Theo looked down at the parchment reading it intently, “Then what, we kill the bald guy and go on our merry way?”

“Blasie needs to be in on it too if we are to rebuild society once the dark lord is dead, he’s a better leader. Besides, society outside of death eaters and order members doesn’t exist anymore. When was the last time you read the paper? The ministry fell and society fell with it.”

“What about mudbloods? Are we keeping them?”

“Yes.” Draco had been expecting it. They’d both been raised in households where their blood purity meant everything.

“Why? They killed my whole family?” He could hear the emotion in Theo’s voice, which was rare. But the whisper of his family hit a nerve Draco preferred not to play with this morning.

“The plan doesn’t work without Granger, Nott. Without her we might as well just accept the war will never end.” Draco watched his jaw twitch. “She will never agree if mudbloods aren’t accepted too.”

Theo let out a huff, “Alright then, I’m in.”

Blaise walked in a minute later.

“Gentleman, why have I been summoned before lunchtime?” Zabini’s sarcastic tone coupled with too wide a smile made him chuckle.

“Malfoy here has a suicide mission for us,” Theo handed the parchment to Blasie.

He looked it over for a minute. Draco watched as his eyes traced the words he’d written.

“I’m in, is the mudblood?”

“Oh Blaise don’t call her thattttt she has a name,” Theo dramatically grabbed Blaises arm, giving him the biggest puppy dog eyes.

Draco ignored the stunt, “No, but she will be.” Both men turned to him. Blasie spoke first.

“What do you mean she’s not in? What have you been doing?”

“Building trust, if she can’t trust me then how would she ever agree to an insane plan with a group of death eaters?”

“I guess that makes sense, don’t fuck it up,” Blaise sighed, turning to leave with Theo.

“She totally has him by the wand if you know what I mean,” Theo half whispered, jerking his hands up and down Zabini’s arm.

“I can still hear you, Nott,” Draco smiled behind his hand, not wanting to give Theo the satisfaction of making him laugh. He’d known they wanted the war over more than he even did. But he hadn’t expected it to be so easy.

 

Hermione:

Draco knocked on the door at exactly Ten. An hour after breakfast had been served. She’d eaten, but she hadn’t taken the anti-magic potion. When the door opened, she pretended not to notice, focusing her eyes on the elegant handwriting in the margins of the book he’d given her.

“Do we really have to do this?” She heard him pick up the phial of anti-magic.
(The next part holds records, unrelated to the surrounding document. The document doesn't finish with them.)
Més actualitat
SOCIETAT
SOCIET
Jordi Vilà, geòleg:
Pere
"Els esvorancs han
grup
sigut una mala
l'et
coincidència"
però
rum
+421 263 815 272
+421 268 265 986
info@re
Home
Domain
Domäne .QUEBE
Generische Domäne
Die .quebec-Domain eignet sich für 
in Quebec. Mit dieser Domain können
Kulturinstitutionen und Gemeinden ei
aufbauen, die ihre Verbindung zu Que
Her eyes stopped but she didn’t look up.

“What do I have to do to make you drink this?” She ignored him again.

She heard the door open again, closing. She let out a breath, before the door swung back open hitting the wall behind it.
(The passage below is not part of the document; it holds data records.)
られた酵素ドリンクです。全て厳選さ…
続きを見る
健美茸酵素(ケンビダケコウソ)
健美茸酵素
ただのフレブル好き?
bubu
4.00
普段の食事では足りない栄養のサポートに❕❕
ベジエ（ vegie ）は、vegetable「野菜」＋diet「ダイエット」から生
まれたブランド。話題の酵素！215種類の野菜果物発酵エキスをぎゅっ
“Clothes, different colours. Happy?” The pile of clothes looked inviting; she was still in pyjamas. She never thought she’d be excited to see a pair of jeans again.

“They’ll do.” She wanted to give him a fight, or maybe she just needed to prove to herself she still had one.

“You have no restrictions; you can wander the manor like you can the gardens. The library is downstairs. Doors that are locked are locked for a reason.” He raised his eyebrows waiting for a response.

“Okay.” He crossed the room, sticking the phial out towards her.

“I am trying to keep you safe, and I cannot do that if you don’t drink.” His tone was harder now.

“Safe? I’m locked in a house with a death eater. I wouldn't call that safe?” She glanced at him under her eyelashes, watching as he rubbed the stubble on his chin, his usual clean-cut appearance disheveled.

“Drink the fucking potion Granger,” She continued to stare at her book. A cold hand wrapped around the back of her head, grabbing a fist full of hair. The glass phial pressed against her lips. “Drink.” Dark grey eyes stared back at her before she allowed the liquid to drain down her throat.